The World’s Most Overvalued Currency

A pile of loosely scattered real bills.

The cost of living is rising in Brazil. Photo © Michael Sommers.

I don’t need to read an article to tell me how expensive Brazil has become—especially, for those who come bearing American dollars. Having lived in Brazil for 12 years now—and earned the major part of my livelihood in greenbacks, I’m painfully conscious of the fact that since 2003, the value of Brazilian real has increased 122 percent against the once mighty dollar. I’m also pretty aware—as are most of my Brazilian friends—that many things (bus fare, beer, life in general)—are slowly, but surely, getting more expensive.

That said, it took reading an article published on Bloomberg.com to hit home just how much the real has actually risen and costs have been creeping up due to inflation. Brasília-based reporter Andre Soliani’s point of departure is the fact that it’s now cheaper to stuff oneself on Brazil’s famous barbecue at one of the burgeoning number of Fogo de Chão churrascarias in the U.S. than at the upscale restaurant chain’s Brazilian counterparts.

The Brazilian government has attempted to check both rising costs and the rising real, but so far efforts have been in vain.

The article goes on to point out a wide range of consequences to Brazil’s astronomic economic growth and the attendant “currency war” that the country appears to be losing; as the real continues to soar against the dollar and other international monies, it has become, in the words of Goldman Sachs, “the world’s most overvalued currency.” Among the most striking results is the fact that the cost of living in Rio de Janeiro, São Paulo, and Brasília is now higher than any U.S. city including New York, according to London-based human resource company, ECA International.

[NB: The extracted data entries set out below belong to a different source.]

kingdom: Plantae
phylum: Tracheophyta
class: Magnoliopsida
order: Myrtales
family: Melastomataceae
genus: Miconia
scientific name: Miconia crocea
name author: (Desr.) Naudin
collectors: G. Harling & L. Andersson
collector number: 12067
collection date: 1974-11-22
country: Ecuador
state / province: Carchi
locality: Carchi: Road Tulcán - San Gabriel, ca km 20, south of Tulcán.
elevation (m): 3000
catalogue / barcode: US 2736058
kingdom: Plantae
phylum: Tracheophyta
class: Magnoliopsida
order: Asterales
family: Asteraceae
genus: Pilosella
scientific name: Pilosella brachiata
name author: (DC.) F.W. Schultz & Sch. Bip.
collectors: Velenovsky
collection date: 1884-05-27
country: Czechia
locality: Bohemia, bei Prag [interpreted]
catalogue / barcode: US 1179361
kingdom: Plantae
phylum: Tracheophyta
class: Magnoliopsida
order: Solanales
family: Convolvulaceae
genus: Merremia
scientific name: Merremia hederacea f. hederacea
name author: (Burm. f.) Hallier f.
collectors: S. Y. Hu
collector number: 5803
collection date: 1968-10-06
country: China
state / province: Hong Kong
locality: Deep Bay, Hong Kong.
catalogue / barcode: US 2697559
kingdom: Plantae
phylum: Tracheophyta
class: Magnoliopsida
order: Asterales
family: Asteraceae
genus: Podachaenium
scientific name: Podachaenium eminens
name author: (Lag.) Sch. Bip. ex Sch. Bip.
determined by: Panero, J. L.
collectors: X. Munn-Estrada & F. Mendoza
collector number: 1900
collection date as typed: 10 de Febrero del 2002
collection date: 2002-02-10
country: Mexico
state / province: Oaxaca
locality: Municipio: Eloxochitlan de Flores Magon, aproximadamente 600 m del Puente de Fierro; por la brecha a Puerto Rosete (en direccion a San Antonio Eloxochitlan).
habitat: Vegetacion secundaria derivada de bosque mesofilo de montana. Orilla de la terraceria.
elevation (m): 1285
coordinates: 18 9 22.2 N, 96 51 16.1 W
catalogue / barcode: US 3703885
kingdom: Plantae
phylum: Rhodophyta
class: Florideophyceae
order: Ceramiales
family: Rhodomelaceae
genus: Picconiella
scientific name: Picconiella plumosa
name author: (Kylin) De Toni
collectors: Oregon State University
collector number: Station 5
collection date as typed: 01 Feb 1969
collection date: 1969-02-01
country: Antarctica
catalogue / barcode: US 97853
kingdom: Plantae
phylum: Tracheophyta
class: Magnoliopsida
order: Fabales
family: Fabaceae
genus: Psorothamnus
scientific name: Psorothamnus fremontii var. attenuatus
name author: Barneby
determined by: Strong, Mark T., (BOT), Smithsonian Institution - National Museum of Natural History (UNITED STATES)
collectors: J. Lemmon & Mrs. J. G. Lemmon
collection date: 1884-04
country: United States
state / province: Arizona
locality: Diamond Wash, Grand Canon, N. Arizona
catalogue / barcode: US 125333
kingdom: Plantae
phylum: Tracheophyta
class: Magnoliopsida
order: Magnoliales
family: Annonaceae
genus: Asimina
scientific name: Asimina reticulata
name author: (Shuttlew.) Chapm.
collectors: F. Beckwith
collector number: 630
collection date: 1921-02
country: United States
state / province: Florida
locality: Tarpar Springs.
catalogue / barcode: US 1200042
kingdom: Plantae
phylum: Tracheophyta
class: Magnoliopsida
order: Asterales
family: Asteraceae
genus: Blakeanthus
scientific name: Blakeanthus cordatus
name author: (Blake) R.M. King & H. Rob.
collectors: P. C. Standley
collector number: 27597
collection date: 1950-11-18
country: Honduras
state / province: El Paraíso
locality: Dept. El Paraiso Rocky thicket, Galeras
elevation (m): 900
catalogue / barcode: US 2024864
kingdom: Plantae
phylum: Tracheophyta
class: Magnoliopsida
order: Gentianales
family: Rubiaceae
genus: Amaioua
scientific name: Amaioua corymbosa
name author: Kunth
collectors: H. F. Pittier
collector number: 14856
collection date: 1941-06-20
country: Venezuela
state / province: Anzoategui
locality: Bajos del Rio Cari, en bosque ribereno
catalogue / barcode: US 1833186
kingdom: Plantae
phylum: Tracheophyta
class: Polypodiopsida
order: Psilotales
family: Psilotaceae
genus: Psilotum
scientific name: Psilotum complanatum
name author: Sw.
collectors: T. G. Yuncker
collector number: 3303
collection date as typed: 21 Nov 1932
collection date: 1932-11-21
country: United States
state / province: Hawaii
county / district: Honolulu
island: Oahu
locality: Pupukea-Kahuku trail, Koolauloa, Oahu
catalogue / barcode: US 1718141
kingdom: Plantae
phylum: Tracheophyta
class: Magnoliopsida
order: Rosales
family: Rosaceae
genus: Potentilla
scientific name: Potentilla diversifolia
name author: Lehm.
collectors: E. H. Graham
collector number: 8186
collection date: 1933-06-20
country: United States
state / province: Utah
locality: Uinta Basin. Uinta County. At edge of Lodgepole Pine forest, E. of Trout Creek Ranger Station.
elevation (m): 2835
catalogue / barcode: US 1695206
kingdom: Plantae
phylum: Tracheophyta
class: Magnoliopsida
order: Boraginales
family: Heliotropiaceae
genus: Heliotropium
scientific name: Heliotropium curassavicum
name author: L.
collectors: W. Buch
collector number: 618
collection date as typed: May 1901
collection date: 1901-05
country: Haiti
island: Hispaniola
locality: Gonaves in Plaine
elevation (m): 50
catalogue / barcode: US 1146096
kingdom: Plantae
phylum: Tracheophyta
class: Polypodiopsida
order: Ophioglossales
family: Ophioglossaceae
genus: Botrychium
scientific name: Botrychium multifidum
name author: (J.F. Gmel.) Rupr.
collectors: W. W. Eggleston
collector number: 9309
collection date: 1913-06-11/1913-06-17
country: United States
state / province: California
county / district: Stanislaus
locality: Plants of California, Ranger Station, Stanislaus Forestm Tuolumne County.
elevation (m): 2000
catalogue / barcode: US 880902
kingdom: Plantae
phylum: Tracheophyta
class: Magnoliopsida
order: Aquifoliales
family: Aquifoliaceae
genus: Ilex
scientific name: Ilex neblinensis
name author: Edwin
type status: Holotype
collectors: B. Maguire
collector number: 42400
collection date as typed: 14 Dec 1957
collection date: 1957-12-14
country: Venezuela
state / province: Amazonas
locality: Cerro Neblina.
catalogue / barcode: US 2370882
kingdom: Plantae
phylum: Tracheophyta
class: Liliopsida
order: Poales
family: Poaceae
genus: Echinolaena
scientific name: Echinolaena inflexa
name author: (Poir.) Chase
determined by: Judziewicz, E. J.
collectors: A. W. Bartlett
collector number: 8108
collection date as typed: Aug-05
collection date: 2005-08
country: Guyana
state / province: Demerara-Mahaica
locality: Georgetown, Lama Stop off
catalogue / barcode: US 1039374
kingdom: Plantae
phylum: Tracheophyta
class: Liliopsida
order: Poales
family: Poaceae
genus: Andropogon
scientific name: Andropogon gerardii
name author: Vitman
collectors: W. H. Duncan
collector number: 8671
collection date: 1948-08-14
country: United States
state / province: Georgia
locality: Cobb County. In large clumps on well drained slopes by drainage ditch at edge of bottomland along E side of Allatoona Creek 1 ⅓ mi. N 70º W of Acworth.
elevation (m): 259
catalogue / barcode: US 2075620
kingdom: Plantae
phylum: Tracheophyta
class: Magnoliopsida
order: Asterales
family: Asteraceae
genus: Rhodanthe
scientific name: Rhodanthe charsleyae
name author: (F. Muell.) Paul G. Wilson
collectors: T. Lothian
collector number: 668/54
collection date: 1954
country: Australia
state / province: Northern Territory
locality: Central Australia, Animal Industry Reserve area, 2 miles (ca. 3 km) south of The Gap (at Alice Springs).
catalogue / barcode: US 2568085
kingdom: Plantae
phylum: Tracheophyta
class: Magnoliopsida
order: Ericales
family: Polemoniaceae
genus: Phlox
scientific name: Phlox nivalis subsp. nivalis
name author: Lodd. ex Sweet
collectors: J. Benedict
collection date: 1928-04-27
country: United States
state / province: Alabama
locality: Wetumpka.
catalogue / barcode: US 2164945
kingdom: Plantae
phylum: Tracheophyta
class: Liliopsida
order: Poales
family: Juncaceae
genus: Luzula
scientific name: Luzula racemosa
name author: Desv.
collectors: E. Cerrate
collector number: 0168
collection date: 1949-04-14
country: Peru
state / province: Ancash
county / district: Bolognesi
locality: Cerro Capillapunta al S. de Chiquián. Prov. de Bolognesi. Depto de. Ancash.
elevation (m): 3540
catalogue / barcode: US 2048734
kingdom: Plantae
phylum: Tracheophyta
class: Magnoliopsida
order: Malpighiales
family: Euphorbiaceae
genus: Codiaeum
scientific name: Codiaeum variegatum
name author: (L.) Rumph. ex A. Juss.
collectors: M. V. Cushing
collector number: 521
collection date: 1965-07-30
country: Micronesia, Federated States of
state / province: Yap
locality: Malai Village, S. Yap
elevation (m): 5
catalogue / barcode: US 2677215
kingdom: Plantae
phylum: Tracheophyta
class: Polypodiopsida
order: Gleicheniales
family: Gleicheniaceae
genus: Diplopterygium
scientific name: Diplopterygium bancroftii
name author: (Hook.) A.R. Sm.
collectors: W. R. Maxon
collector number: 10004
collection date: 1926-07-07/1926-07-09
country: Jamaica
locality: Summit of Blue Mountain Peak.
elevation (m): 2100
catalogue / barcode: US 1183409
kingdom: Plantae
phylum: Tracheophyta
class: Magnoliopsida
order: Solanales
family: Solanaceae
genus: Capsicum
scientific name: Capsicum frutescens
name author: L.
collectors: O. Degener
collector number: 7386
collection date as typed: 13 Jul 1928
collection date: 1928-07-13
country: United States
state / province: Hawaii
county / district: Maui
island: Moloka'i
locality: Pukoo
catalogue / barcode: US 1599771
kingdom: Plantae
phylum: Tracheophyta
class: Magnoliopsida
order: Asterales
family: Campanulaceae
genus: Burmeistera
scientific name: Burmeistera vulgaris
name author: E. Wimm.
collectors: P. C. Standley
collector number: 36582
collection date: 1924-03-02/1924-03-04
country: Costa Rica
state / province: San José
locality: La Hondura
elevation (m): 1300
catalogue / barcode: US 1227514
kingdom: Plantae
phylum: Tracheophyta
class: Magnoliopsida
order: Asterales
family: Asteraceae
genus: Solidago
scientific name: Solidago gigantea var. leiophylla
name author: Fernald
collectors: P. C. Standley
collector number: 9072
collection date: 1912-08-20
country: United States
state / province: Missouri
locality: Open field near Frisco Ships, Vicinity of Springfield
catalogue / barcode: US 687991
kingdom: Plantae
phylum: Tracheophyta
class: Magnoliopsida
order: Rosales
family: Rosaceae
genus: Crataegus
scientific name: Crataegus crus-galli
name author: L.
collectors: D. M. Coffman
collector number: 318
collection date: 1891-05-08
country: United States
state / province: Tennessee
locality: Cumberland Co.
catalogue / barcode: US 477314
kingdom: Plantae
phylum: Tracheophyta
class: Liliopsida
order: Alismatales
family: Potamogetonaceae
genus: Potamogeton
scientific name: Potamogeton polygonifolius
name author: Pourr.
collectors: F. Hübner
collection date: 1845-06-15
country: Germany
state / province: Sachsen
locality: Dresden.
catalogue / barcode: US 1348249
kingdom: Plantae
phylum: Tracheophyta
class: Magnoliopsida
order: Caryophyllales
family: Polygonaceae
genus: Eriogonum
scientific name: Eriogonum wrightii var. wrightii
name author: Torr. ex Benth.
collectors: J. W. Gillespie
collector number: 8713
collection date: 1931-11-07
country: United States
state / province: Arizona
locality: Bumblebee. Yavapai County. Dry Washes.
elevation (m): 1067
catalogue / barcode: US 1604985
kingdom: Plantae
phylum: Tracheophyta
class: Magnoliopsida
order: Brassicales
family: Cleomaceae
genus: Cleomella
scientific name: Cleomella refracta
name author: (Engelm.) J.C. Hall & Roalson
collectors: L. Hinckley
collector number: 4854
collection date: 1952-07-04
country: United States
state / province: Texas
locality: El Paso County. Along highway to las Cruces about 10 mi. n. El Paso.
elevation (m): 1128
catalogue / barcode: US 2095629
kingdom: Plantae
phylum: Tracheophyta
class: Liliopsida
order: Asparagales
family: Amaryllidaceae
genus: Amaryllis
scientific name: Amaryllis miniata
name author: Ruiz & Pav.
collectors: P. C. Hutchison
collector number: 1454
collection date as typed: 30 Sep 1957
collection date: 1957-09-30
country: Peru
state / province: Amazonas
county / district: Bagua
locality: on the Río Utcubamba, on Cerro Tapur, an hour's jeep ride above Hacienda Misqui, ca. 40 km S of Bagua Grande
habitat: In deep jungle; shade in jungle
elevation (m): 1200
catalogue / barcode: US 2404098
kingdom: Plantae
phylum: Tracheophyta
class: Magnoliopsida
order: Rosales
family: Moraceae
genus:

The Brazilian government has attempted to check both rising costs and the rising real, but so far efforts have been in vain. The inflation is a consequence of decreasing poverty, increased purchasing power (particularly among Brazil’s vast emerging middle class), and record-low unemployment, all of which are propelling an unprecedented shopping spree among Brazilians with money to burn.

Meanwhile, seduced by the economy’s robustness and stability, not to mention some of the highest interest rates on the planet, foreign investors have been pouring their capital into Brazil at such rates—$45.9 billion so far this year—that the government has tried to actually dampen enthusiasm (and the real’s gains) by imposing taxes on capital inflows and foreign loans.

As I noted in an earlier post—in which I described how Brazil’s booming economy influenced many of the changes I made for the soon-to-be-coming 3rd edition of Moon Brazil—this means that Brazil is no longer the budget paradise that it once was for foreign travelers. However, it doesn’t mean that traveling cheaply in Brazil is impossible; it’s just more of a challenge.

By doing a modicum of research, making careful choices, getting out of the major cities (or their swankiest neighborhoods), and living, and spending, like the locals (just not the wealthier ones), you can still live it up for less than it would cost in most parts of North America and Europe – especially if you steer clear of McDonald’s.

Yes, unlike North America where a meal under the Golden Arches is still a good deal, it’s a sign of the times that in Brazil—according to data compiled by Bloomberg from The Economist’s Big Mac index—the iconic burger (which in 2010 sold for $5.26 in Brazil compared with $3.71 in the U.S.) is the fourth most expensive in the world! Better to do like Bahians and stick to acarajés.